Current experiments in Machine Learning and Big Data management systems require hardware with very strong computing, storing and data transfer capabilities. The new systems include a specialized computer unit (node) and a full computer cluster both designed for simultaneous processing of a very large number of parallel workloads (massively parallel processing) with large main memory capacities as well as one cluster particularly suitable for the fast processing of sequential workloads. The central processing units (CPUs) in the latter cluster also support the so called Intel Software Guard Extension technology thereby enabling developers to create and execute code and data in a secure environment. The servers run high-performance file systems and will allow for the transfer of very large data with low latency. “We expect that this cutting-edge hardware will not only enrich our own research, but also enables us to establish new collaborations with our partners,” adds BIFOLD Co-Director Prof. Dr. Volker Markl.

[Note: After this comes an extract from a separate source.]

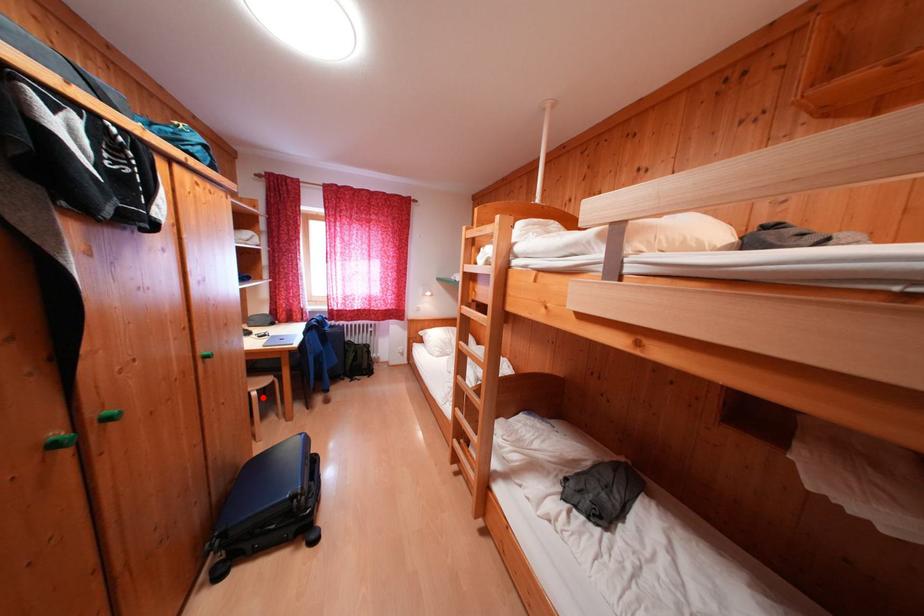
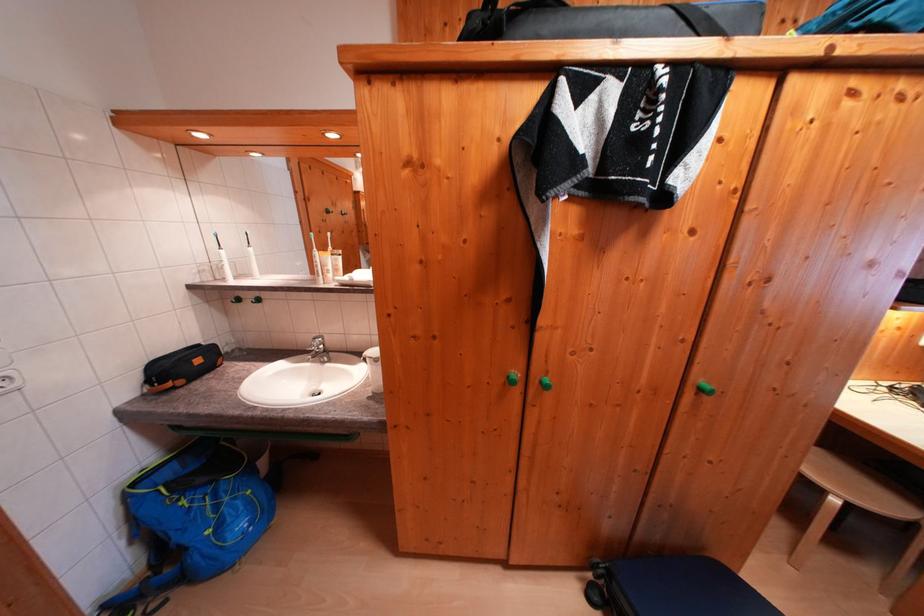
In the second image, find the point that corresponds to the highlighted location in the first image.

In the group of Volker Markl, mainly two different projects benefit from the new possibilities: AGORA is a novel form of data management systems. It aims to construct an innovative unified ecosystem that brings together data, algorithms, models, and computational resources and provides them to a broad audience. The goal is easy creation and composition of data science pipelines as well as their scalable execution. In contrast to existing data management systems, Agora operates in a heavily decentralized and dynamic environment.
The NebulaStream platform is a general purpose, end-to-end data management system for the IoT. It provides an out-of-the box experience with rich data processing functionalities and a high ease-of-use. With the new IT infrastructure, both of these systems can be validated at a much larger scale and in a secure data processing environment.

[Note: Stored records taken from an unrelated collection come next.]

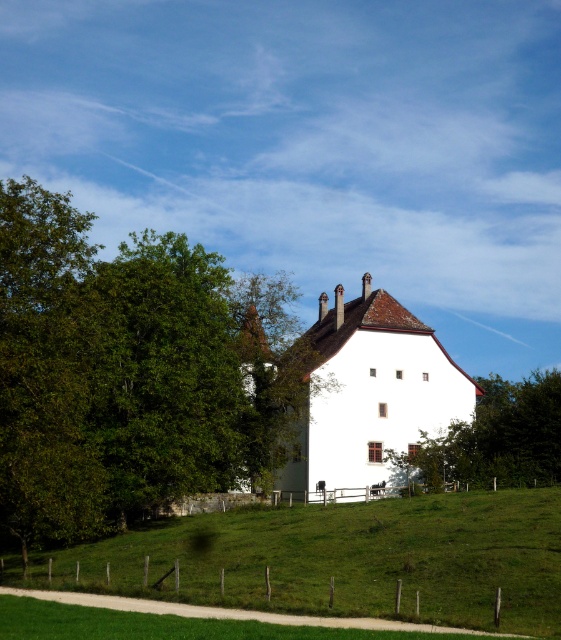
You are standing at the edge of the dirt path and want to walk towards the building. Which area would you step on first, the green grassy at lower center or the green leafy tree at center?

You would step on the green grassy at lower center first because it is closer to you than the green leafy tree at center.

In the scene shown: You are standing at the entrance of the estate and want to reach the green grassy hillside at lower center. According to the coordinates provided, in which direction should you walk from your current position?

The green grassy hillside at lower center is located at coordinates point (342,557), so you should walk towards the lower center direction to reach it.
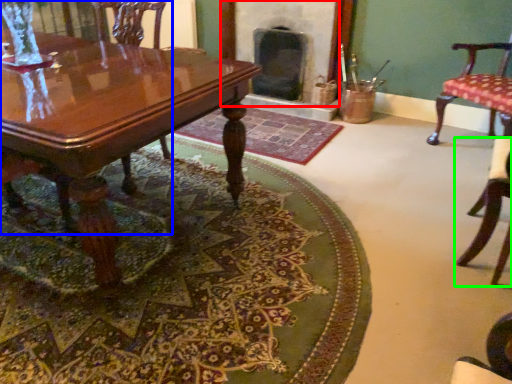
Question: Based on their relative distances, which object is nearer to fireplace (highlighted by a red box)? Choose from chair (highlighted by a blue box) and chair (highlighted by a green box).

Choices:
 (A) chair
 (B) chair

Answer: (B)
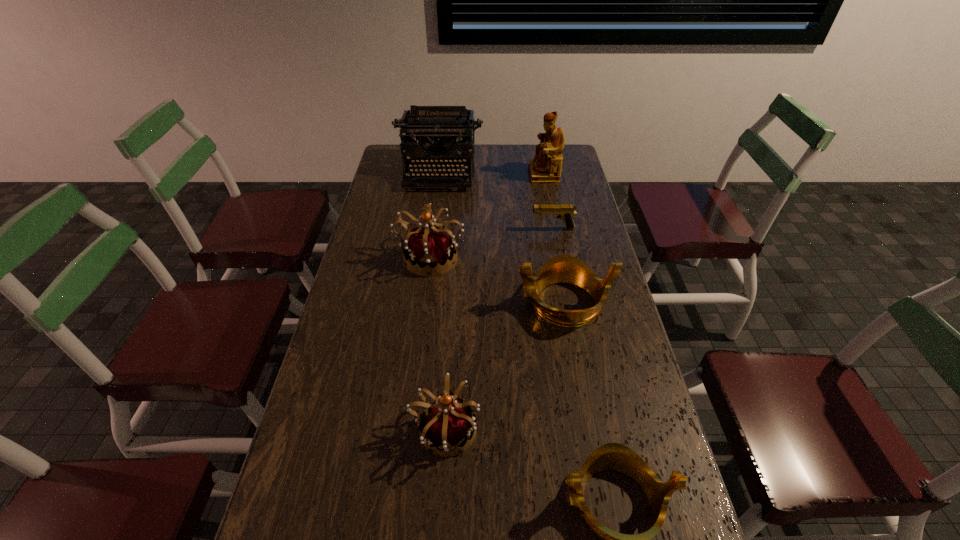
This screenshot has width=960, height=540. What are the coordinates of `figurine that is at the far edge` in the screenshot? It's located at (546, 166).

Find the location of a particular element. This screenshot has width=960, height=540. typewriter at the far edge is located at coordinates (426, 124).

Find the location of a particular element. The width and height of the screenshot is (960, 540). typewriter located at the left edge is located at coordinates (426, 124).

This screenshot has width=960, height=540. What are the coordinates of `tiara that is at the left edge` in the screenshot? It's located at (432, 249).

Image resolution: width=960 pixels, height=540 pixels. In order to click on figurine present at the right edge in this screenshot , I will do `click(546, 166)`.

Identify the location of tiara present at the right edge. The height and width of the screenshot is (540, 960). (563, 268).

At what (x,y) coordinates should I click in order to perform the action: click on pistol located at the right edge. Please return your answer as a coordinate pair (x, y). Image resolution: width=960 pixels, height=540 pixels. Looking at the image, I should click on (565, 212).

At what (x,y) coordinates should I click in order to perform the action: click on object situated at the far left corner. Please return your answer as a coordinate pair (x, y). Looking at the image, I should click on (426, 124).

Where is `object positioned at the far right corner`? object positioned at the far right corner is located at coordinates click(546, 166).

Image resolution: width=960 pixels, height=540 pixels. In the image, there is a desktop. Find the location of `vacant space at the far edge`. vacant space at the far edge is located at coordinates (477, 144).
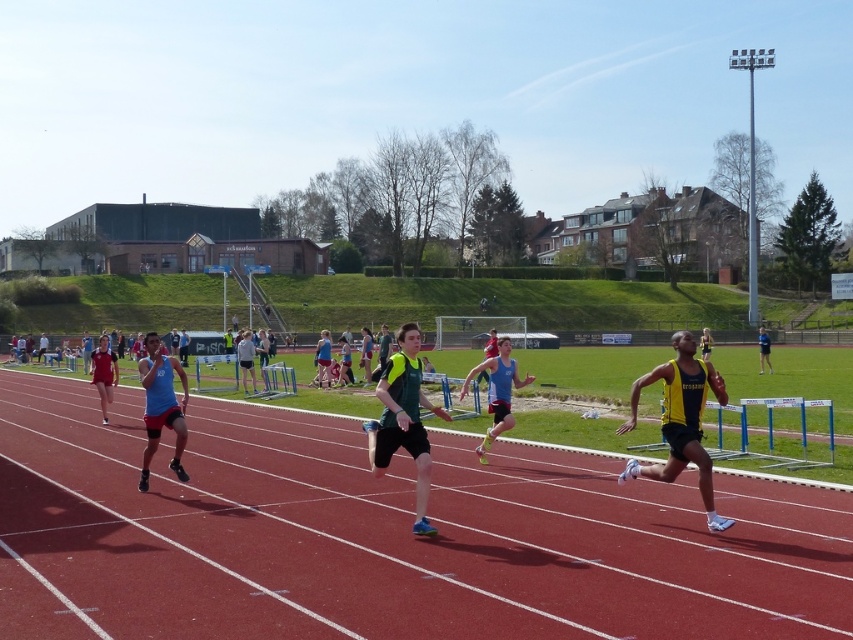
Which is above, yellow/black athletic uniform at right or blue matte tank top at center?

yellow/black athletic uniform at right

The width and height of the screenshot is (853, 640). What do you see at coordinates (680, 420) in the screenshot? I see `yellow/black athletic uniform at right` at bounding box center [680, 420].

The height and width of the screenshot is (640, 853). I want to click on yellow/black athletic uniform at right, so click(680, 420).

Does green/yellow athletic top at center have a smaller size compared to blue fabric running suit at center?

Actually, green/yellow athletic top at center might be larger than blue fabric running suit at center.

Is green/yellow athletic top at center bigger than blue fabric running suit at center?

Indeed, green/yellow athletic top at center has a larger size compared to blue fabric running suit at center.

Is point (370, 422) farther from viewer compared to point (166, 387)?

That is False.

At what (x,y) coordinates should I click in order to perform the action: click on green/yellow athletic top at center. Please return your answer as a coordinate pair (x, y). Looking at the image, I should click on (403, 419).

Is blue fabric running suit at center closer to camera compared to yellow-green jersey at center?

Yes, blue fabric running suit at center is in front of yellow-green jersey at center.

Is blue fabric running suit at center taller than yellow-green jersey at center?

Indeed, blue fabric running suit at center has a greater height compared to yellow-green jersey at center.

The width and height of the screenshot is (853, 640). Identify the location of blue fabric running suit at center. (161, 406).

What are the coordinates of `blue fabric running suit at center` in the screenshot? It's located at (161, 406).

High memory and parallel processing capabilities are also essential for large-scale Machine Learning simulations, e.g. solving high-dimensional linear problems, or training deep neural networks. Klaus-Robert Müller and his group will use the new hardware initially in three different projects: Specifically, it allows BIFOLD researchers to produce closed-form solutions of large dense linear systems, which are needed to describe correlations between large amounts of interacting particles in a molecule with high numerical precision. Researchers can also significantly extend the number of epigenetic profile regions that can be analyzed, thereby using significantly more information available in the data. It will also enable scientists to develop explainable AI techniques that incorporate internal explainability and feedback structures, and are significantly more complex to train than typical deep neural networks.